PROVIDED PASSAGE =>
*** Block opens ***

Reading and Writing Excel Files in Python - Part 2
Excel Introduction
Excel is a spreadsheet software developed by Microsoft for Windows and macOS operating systems. With its intuitive interface, excellent calculation functions and chart tools, plus successful marketing, Excel has always been the most popular personal computer data processing software. Of course, Excel also has many competitors, such as Google Sheets, LibreOffice Calc, Numbers, etc. These competitors can basically be compatible with Excel, at least they can read and write newer versions of Excel files, but of course these are not the focus of our discussion. Mastering how to operate Excel files with Python programs can make daily office automation work easier and more pleasant, and in many commercial projects, importing and exporting Excel files are particularly common functions.
In this chapter, we continue to explain how to perform Excel file operations based on another third-party library openpyxl. First, you need to install it.

*** Block closes ***

MATERIAL SUPPLIED =>
*** Block opens ***

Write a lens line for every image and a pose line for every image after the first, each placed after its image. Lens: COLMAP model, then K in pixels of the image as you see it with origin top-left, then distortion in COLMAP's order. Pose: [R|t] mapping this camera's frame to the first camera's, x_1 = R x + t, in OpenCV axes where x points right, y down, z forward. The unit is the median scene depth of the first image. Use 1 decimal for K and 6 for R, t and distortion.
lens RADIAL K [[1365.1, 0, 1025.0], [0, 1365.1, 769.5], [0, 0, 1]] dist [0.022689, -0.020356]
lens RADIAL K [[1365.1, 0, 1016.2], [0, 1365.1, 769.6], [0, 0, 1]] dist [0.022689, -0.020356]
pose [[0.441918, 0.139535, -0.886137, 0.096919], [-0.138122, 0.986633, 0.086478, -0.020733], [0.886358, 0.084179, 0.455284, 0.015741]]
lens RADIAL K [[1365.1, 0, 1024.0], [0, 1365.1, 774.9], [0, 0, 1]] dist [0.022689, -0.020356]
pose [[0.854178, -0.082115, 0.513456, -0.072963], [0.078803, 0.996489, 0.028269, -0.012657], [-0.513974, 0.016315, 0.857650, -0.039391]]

*** Block closes ***

WORK INSTRUCTIONS =>
From the Excel text, return the passage starting with "Reading and Writing" and going on through "particularly common functions.", copied word for word.

TASK RESPONSE =>
Reading and Writing Excel Files in Python - Part 2
Excel Introduction
Excel is a spreadsheet software developed by Microsoft for Windows and macOS operating systems. With its intuitive interface, excellent calculation functions and chart tools, plus successful marketing, Excel has always been the most popular personal computer data processing software. Of course, Excel also has many competitors, such as Google Sheets, LibreOffice Calc, Numbers, etc. These competitors can basically be compatible with Excel, at least they can read and write newer versions of Excel files, but of course these are not the focus of our discussion. Mastering how to operate Excel files with Python programs can make daily office automation work easier and more pleasant, and in many commercial projects, importing and exporting Excel files are particularly common functions.